本文:
見出し画像

【山梨県立博物館】企画展「山梨と新聞」を見に行く

はじめに

 本年(2022年)は150年の節目を迎えるものが多々ありますが、山梨における新聞の歴史も150年となります。山梨県立博物館では、企画展「山梨と新聞―知識を広むるは新聞を求むるに在り―」(2022.10.15~12.5)を開催して新聞の歩みを紹介しています。

木々が色づいてまいりました
エントランス前

 なお、山梨県立博物館の概要については拙稿をご覧ください。

山梨と新聞―知識を広むるは新聞を求むるに在り―

 正面のエントランスを入るとチケットカウンターがあり、職員(展示交流員)の方が迎えてくれます。受付を済ませエントランスを進み、曲がると企画展示室が見えてきます。

企画展示室のゲート
展示室は7つのテーマに分けて紹介

 新聞というテーマが身近なメディアであること、また山梨唯一の地方紙である山梨日日新聞社が自らの150年記念事業として紙面を割いて紹介していることもあり、この時期にしては入館者はやや多めに感じます。

見ただけで新聞と分かるチラシ
山梨日日新聞のロゴに似ているような

第1章 新聞がやってきた、第0章 新聞前史

 山梨における新聞は、内藤伝右衛門(1844~1906・天保15年~明治39年)が峡中会社を設立し、1872年(明治5年)7月に発行された「峡中(こうちゅう)新聞」が始まりです。
 タイトルに含まれる「知識を広むるは新聞を求むるに在り」は、この第1号の巻頭の緒言によるもので、新聞の意義を説いています。峡中新聞は8号まで月1回で発行されました。

内藤伝衛門(山梨県立博物館蔵)
峡中新聞 第一号、小倉半紙二つ折り8枚綴りの冊子
出典 : 山梨県立博物館HP

 峡中新聞は、1873年(明治6年)4月の第9号からは「甲府新聞」と改題され、同年7月からは月8回の発行をしています。
 1876年(明治9年)には「甲府日日新聞」とさらに改題されています。
 1881年(明治14年)より「山梨日日新聞」となり現在に至ります。現在でも発行が続けれらている地方紙としては最も古く、全国的に見ても5カ月先に発行された毎日新聞に次いで2番目の古さを誇ります。

取り組む課題:
A) 次の(i)～(iii)が本文の内容と合っているかを「はい」か「いいえ」で答え、判断の決め手となる本文の語句をそのまま引用してください。
(i) 峡中新聞は8号まで月1回の発行だった。
(ii) 峡中新聞は1876年に「甲府新聞」と改題された。
(iii) 山梨日日新聞は全国で最も古い新聞である。
B) 本文の「新聞というテーマが身近な」で始まる段落を、要点を残して箇条書きに書き換えてください。
このあとのリストは本文とは関係ありません。

データ一覧:

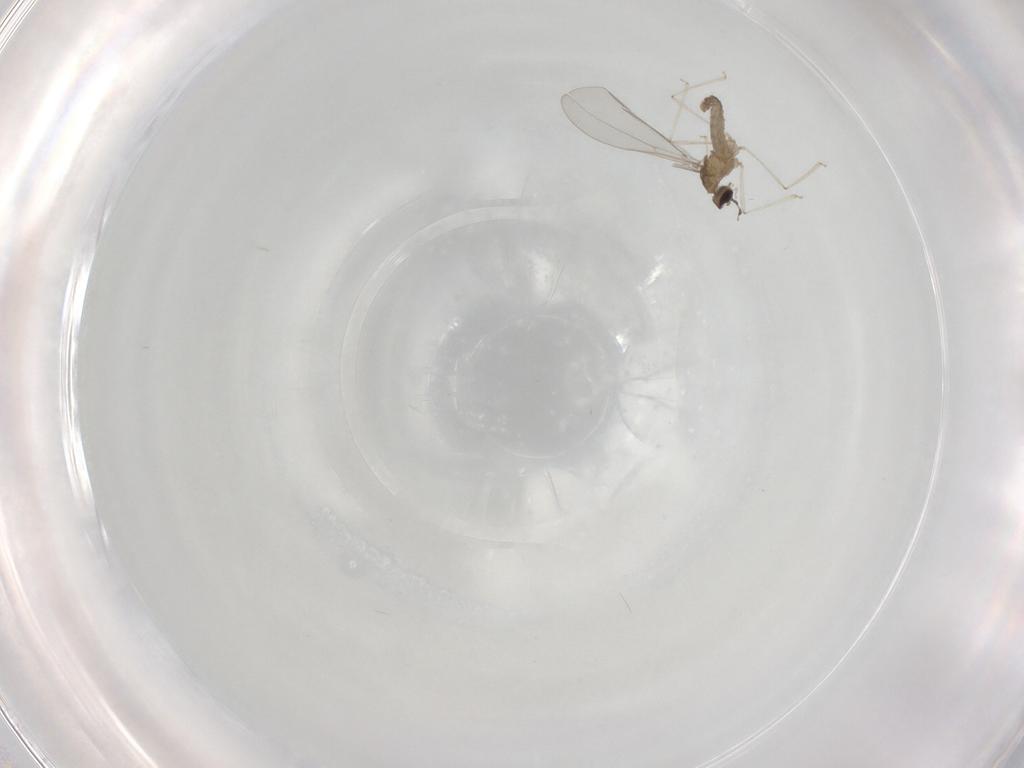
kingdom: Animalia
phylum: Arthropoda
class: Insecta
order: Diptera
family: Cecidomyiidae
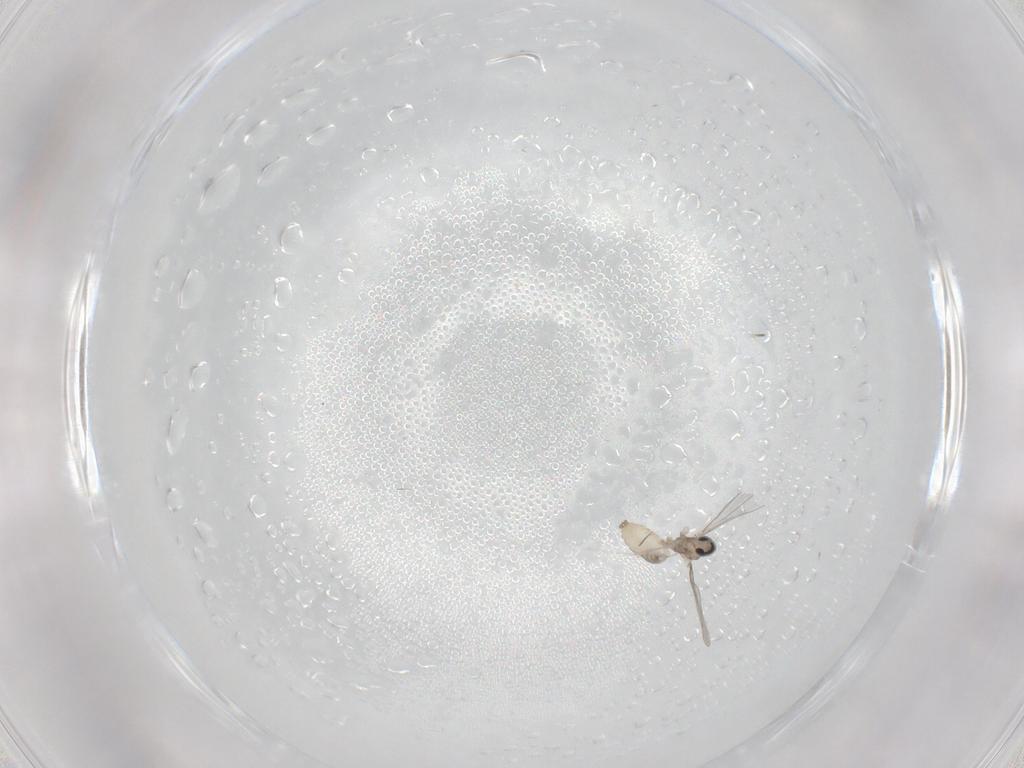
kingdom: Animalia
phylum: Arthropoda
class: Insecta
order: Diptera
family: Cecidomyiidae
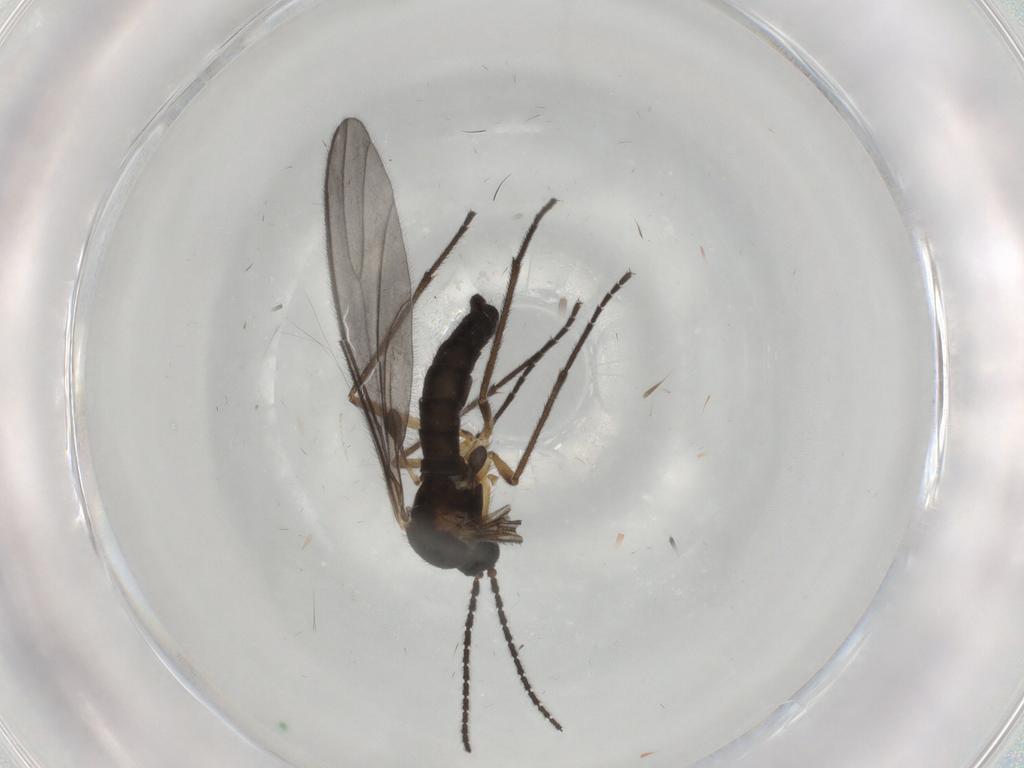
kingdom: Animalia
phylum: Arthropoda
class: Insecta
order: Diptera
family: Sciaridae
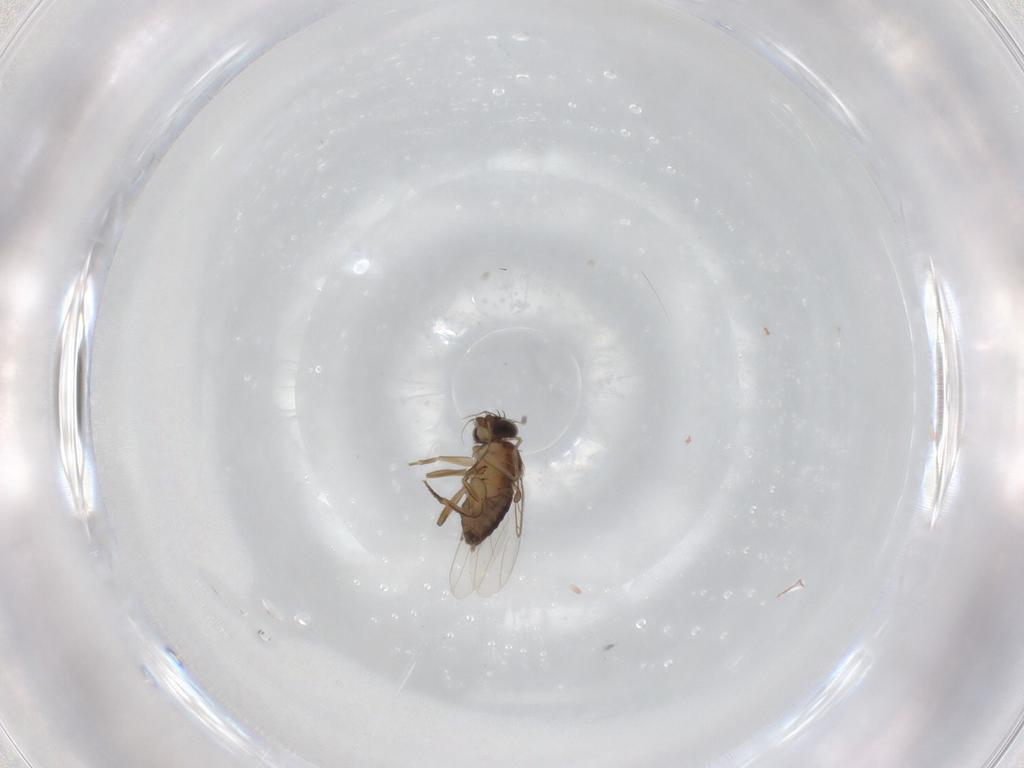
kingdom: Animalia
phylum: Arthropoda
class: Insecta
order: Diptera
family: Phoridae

解答:
A)
(i) はい:「峡中新聞は8号まで月1回で発行されました。」
(ii) いいえ:「1873年(明治6年)4月の第9号からは「甲府新聞」と改題され」
(iii) いいえ:「全国的に見ても5カ月先に発行された毎日新聞に次いで2番目の古さを誇ります」

B)
- 新聞は身近なメディアである
- 山梨唯一の地方紙の山梨日日新聞社が、自社の150年記念事業として紙面を割いて紹介している
- そのため、この時期にしては入館者がやや多めに感じられる